■ Tekst źródłowy ■
>>>>

Data: 2002-09-23 09:32:07
Temat: Re: Ciasto drozdzowe mojej swiadkowej -zrobilam!
Od: "Wkn" <w...@w...pl>
Pokaż wszystkie nagłówki
Użytkownik "Mich" <M...@c...pl> napisał w wiadomości
news:3D8ED980.8F928BF2@com.pl...
>
>
> Zrobiłam w sobotę z jabłkami i....mogę powiedzieć, że też nie wyszło.
> Nie urosło za bardzo, było jakieś takie ciężkawe...no i na dole lekki
zakalec:(
>
> Co jest, że mi te ciasta - niby takie proste - nie wychodzą?:(
> Może to przez to, że nie miałam mąki tortowej i dałam w całości
wrocławską?
> Czy do drożdżowych zawsze musi być połowa tortowej?

<<<<

■ Zadanie 1 ■
Jakiej mąki użyto w całości z braku tortowej według tekstu o cieście drożdżowym?
Wykaz nie ma żadnego związku z tekstem.

■ Dane do zadania ■
>>>>

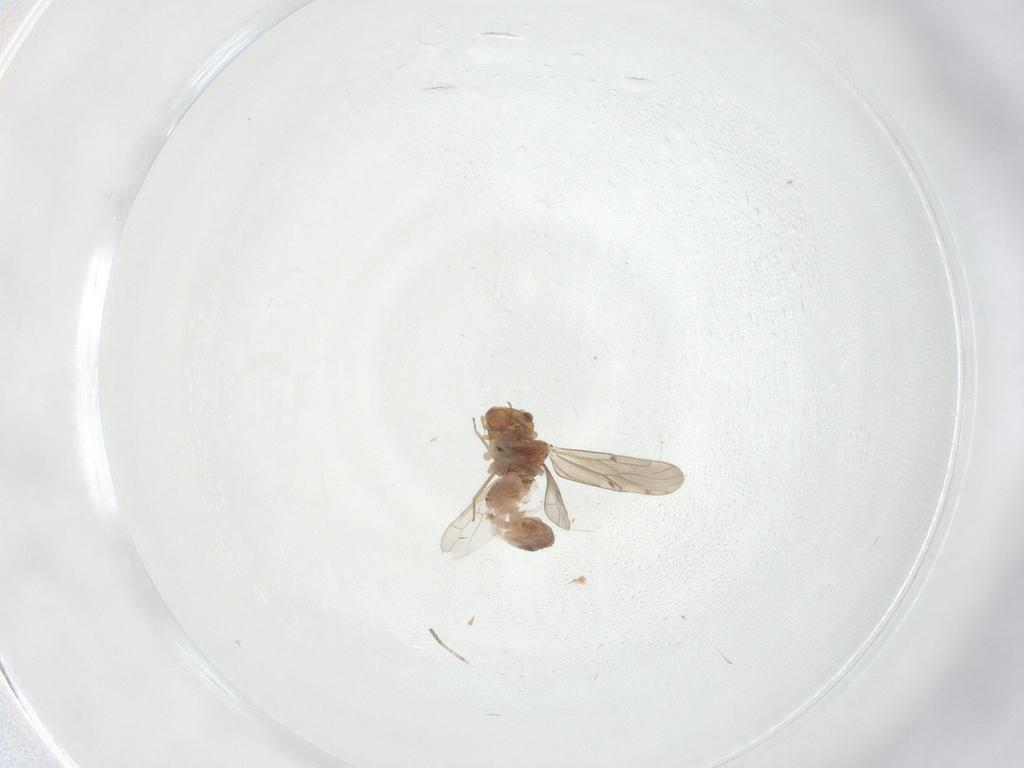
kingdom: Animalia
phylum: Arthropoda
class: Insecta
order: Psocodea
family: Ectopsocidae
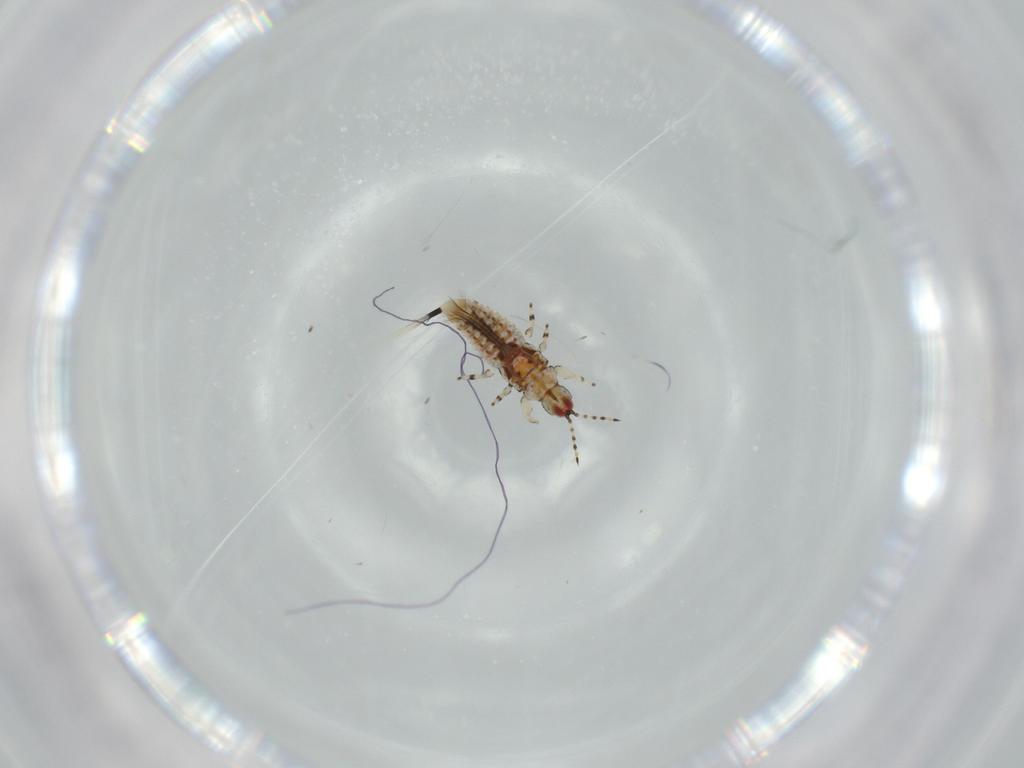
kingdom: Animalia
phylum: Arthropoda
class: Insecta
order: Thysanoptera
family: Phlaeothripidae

<<<<

■ Zadanie 2 ■
Ułóż jako listę JSON ciągów znaków wiersze wykazu od wiersza zawierającego "order: Psocodea" aż do końca wykazu włącznie, po jednym ciągu na każdy wiersz i bez pustych wierszy. Obrazy pomiń w odpowiedzi.

■ Wynik zadania 1 ■
Mąki wrocławskiej.

■ Wynik zadania 2 ■
[
  "order: Psocodea",
  "family: Ectopsocidae",
  "kingdom: Animalia",
  "phylum: Arthropoda",
  "class: Insecta",
  "order: Thysanoptera",
  "family: Phlaeothripidae"
]